Squint and You Can See Light at the End of Oil's Dark Tunnelby
Global crude inventories shrunk amid outages: Energy Aspects
U.S. output fell from previous year for first time since 2011
Have we reached the beginning of the end for the biggest oil crash in a generation?
Maybe, says one prominent energy research firm.
The global crude glut that’s been weighing down prices for 20 months actually shrank by 12 million barrels in January, according to London-based Energy Aspects Ltd. Pipeline outages took output offline in Nigeria and Iraq, while U.S. oil production fell on a year-by-year basis for the first time since 2011 in December.
The supply slowdown is setting up a reverse of 2014 when the crash began, said Amrita Sen, Energy Aspects’ chief oil analyst.

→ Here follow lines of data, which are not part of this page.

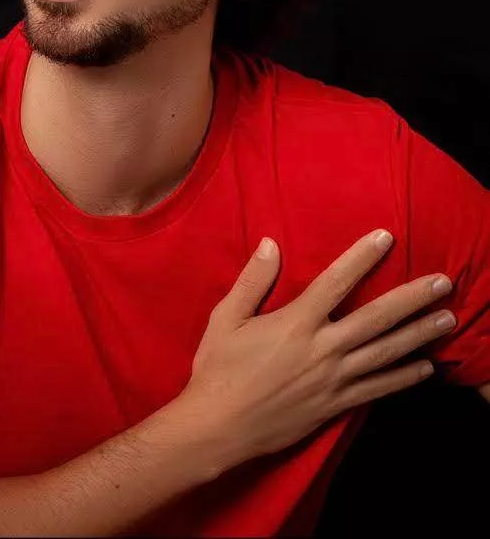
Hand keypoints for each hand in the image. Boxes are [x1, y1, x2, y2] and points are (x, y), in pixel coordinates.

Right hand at [180, 230, 454, 471]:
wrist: (218, 428)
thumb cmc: (218, 369)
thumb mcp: (226, 318)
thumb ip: (253, 281)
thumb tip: (271, 244)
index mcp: (296, 322)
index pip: (336, 281)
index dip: (362, 257)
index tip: (386, 237)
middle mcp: (322, 349)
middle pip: (376, 318)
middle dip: (412, 298)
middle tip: (443, 282)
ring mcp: (332, 380)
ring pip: (385, 353)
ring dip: (419, 335)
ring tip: (447, 319)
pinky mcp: (335, 405)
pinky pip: (377, 389)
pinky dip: (403, 378)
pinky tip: (426, 368)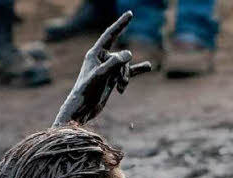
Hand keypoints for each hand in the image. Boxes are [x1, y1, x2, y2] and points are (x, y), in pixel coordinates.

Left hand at [53, 11, 151, 126]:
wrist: (83, 109)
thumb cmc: (88, 91)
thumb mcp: (101, 76)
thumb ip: (115, 63)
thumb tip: (129, 54)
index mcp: (95, 53)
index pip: (111, 35)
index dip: (121, 24)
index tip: (130, 14)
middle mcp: (101, 58)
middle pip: (122, 57)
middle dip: (124, 70)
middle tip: (119, 83)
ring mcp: (108, 69)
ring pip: (125, 67)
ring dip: (125, 78)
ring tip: (120, 89)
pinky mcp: (113, 78)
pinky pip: (128, 72)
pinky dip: (137, 70)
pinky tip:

That year started with such low inventory levels that the supply growth caught people off-guard, resulting in the start of a 70 percent crash in prices. This year began with global inventories near record highs, so the slow-down in supply may be similarly catching people off guard, Sen said.
“The market is missing a little bit that the supply side is starting to respond,” Sen said by phone. “We are starting with such a large supply cover, that a 12 million barrel draw isn’t much of a dent. But if you have six to seven months of that, people start to say, ‘Oh, this is happening.”’
There are reasons to be cautious about signs of a rebound, not least being the massive build-up of crude and product inventories that the International Energy Agency expects to persist into 2017. And refining profit margins have fallen, meaning some plants have begun cutting back on crude-processing.
If oil supply has truly begun to fall, the market may not need refineries to run as hard as they did last year to consume enough crude to balance the market, Sen said.
The market “may not realize that draws are underway until later in the year given the scale of existing stock levels,” she wrote in a research note Monday. “But once the realization dawns, the movement in prices and spreads will be swift but volatile.”